═════ Passage fourni

1724-11-25, de Voltaire [François Marie Arouet] à Nicolas Claude Thieriot.

Enfin je croi que vous m'aimez autant qu'autrefois puis que vous vous remettez à être malade quand je le suis.
Ne me donnez plus cette marque d'amitié mon cher ami. Vous êtes la moitié de moi même, la plus saine et la plus vivante. Conservez cette moitié si chère dans le temps que l'autre dépérit tous les jours. J'ai eu assez de courage jusqu'ici pour suporter mes maux. Il me semble que je ne pourois pas tenir contre les vôtres et les miens mêlez ensemble. Vous avez un fond de tempérament assez bon, vous n'êtes sûrement malade que pour avoir trop mangé. Soiez persuadé que la sobriété vous donnera de la santé, et qu'il n'est pas permis à tout le monde d'être intempérant. Achevez vite votre édition et revenez. Comment voulez vous que je vous envoie du Chaulieu ou du Lafare? Je n'ai presque bougé de mon lit depuis quinze jours. Me voilà condamné à ne sortir de l'hiver. Je ne voi plus de fin à mes maux. Je n'en espère plus. J'ai renoncé à avoir de la santé comme la Motte à faire de bons vers. Que je commence à vous savoir bon gré d'avoir résisté aux efforts que j'ai faits pour vous séparer de moi! Je voi plus que jamais que je n'aurois pu me consoler de votre perte. Vous avez préféré mon bonheur à votre fortune et vous n'avez songé qu'à moi lorsque je ne songeois qu'à vous. Couronnez tout cela par un prompt retour. Adieu, je n'ai pas la force d'écrire d'avantage.

══════════

-- Action à mener A --
Dans la lettre de Voltaire à Thieriot, depuis combien de temps Voltaire n'a-t-il presque pas quitté son lit ?
-- Action à mener B --
Condensez sous forme de liste le paragraphe de la lettre de Voltaire à Thieriot qui commence par « Ne me donnez plus », en conservant ses faits principaux.

═════ Données fournies

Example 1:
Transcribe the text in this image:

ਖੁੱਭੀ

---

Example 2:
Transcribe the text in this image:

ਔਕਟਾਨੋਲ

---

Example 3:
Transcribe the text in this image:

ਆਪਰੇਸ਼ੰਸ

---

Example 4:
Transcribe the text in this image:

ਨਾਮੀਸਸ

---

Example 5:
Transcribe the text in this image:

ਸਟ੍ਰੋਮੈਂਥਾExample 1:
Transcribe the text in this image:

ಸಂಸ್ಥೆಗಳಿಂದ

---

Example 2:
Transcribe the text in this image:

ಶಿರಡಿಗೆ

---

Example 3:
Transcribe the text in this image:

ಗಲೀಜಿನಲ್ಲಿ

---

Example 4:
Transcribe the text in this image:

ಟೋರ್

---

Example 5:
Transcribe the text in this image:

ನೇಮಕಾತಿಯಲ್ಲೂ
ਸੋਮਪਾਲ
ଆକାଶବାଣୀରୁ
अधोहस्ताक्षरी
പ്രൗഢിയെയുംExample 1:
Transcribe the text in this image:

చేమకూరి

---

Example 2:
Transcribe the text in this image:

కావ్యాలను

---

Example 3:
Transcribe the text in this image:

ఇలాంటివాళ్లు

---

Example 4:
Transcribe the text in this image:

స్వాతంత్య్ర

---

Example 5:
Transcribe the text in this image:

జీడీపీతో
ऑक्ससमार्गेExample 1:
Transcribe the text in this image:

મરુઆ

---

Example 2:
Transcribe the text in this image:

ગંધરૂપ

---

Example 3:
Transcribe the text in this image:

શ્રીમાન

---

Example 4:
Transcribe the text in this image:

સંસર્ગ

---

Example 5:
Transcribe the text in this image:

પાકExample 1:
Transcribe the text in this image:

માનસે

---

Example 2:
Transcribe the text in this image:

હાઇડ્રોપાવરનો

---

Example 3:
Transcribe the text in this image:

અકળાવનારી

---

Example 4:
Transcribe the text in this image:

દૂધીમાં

══════════

-- Réponse finale A --
Depuis quinze jours.

-- Réponse finale B --
- Voltaire demande à Thieriot de ne plus être malade en même temps que lui. Il le décrit comme la moitié la plus saine et la plus vivante de lui-même et le prie de la préserver.
- Il dit avoir jusqu'ici supporté ses maux avec courage, mais ne pas pouvoir tenir si ceux de Thieriot s'y ajoutent.
- Il attribue la maladie de Thieriot au fait d'avoir trop mangé et lui recommande la sobriété.
- Il le presse d'achever son édition et de revenir.
- Il ne peut pas envoyer du Chaulieu ou du Lafare : il n'a presque pas bougé de son lit depuis quinze jours et ne sortira pas de l'hiver.
- Il ne voit plus de fin à ses maux et a renoncé à la santé.
- Il sait gré à Thieriot d'avoir résisté à ses efforts pour l'éloigner de lui, car il ne se serait pas consolé de sa perte. Thieriot a préféré le bonheur de Voltaire à sa propre fortune.
- Il lui demande un prompt retour et s'arrête, faute de force pour écrire davantage.